Plexure upgraded its forecast last November, then bumped its numbers up again in a March 9 guidance update, when it said as a result of 1 per cent higher revenue than expected, at $29.2m, and lower costs as headcount increase was slower than expected as Coivd tightened the tech labour market, it was now forecasting an FY2021 ebitda loss of $5.6 million.

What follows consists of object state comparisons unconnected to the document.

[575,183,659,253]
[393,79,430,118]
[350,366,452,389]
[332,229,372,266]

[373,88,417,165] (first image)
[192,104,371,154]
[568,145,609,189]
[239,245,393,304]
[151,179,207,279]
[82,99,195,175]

That is, 20 per cent or $1.4m less than its original forecast.
Mac attack on apps
All is not completely well with Plexure’s largest customer.
On February 27, the Wall Street Journal reported the gloss was coming off Daily Yield, an Israeli-based app that McDonald’s bought for US$300m around the same time as it invested in Plexure – and with the same aim: to increase drive-through sales; an objective that has become more focused as the pandemic sees fewer customers dining-in.
But McDonald’s told the Journal “a review of transactions found that Dynamic Yield’s technology had contributed to sales less than originally reported”. The artificial intelligence engine designed to drop super-size me hints at just the right time was, apparently, not quite as smart as billed.
The chain was looking at a partial sale of Dynamic Yield, the Journal reported.
McDonalds’ review was prompted by complaints from franchisees, who claimed no return on investment from monthly technology fees that paid for the app – about US$6m of which were refunded.
Plexure CEO Craig Herbison said he couldn’t comment on what was happening with Dynamic Yield in the US market, “because we don’t work with McDonalds in the US”.
“All I can say is we are being asked to do more and more by the 62 markets we serve and the global team as they come out of Covid restrictions.”
With the Kiwi-made app proving its chops, Dynamic Yield’s pain could even prove Plexure’s gain.
Foulks and Olds say there is cause for optimism as they contrast McDonald’s expanding use of Plexure in more and more countries to its “intent to sell Dynamic Yield”.
They also see scope for diversification from the Golden Arches via Super Indo’s owner, Ahold Delhaize – a conglomerate that has 16 other businesses in its stable beyond its grocery chain.
Plexure shares were down 1.2 per cent to 85c in late trading, for a market cap of $147m. The stock is still up 75 per cent for the past year, despite a sustained pull-back since November.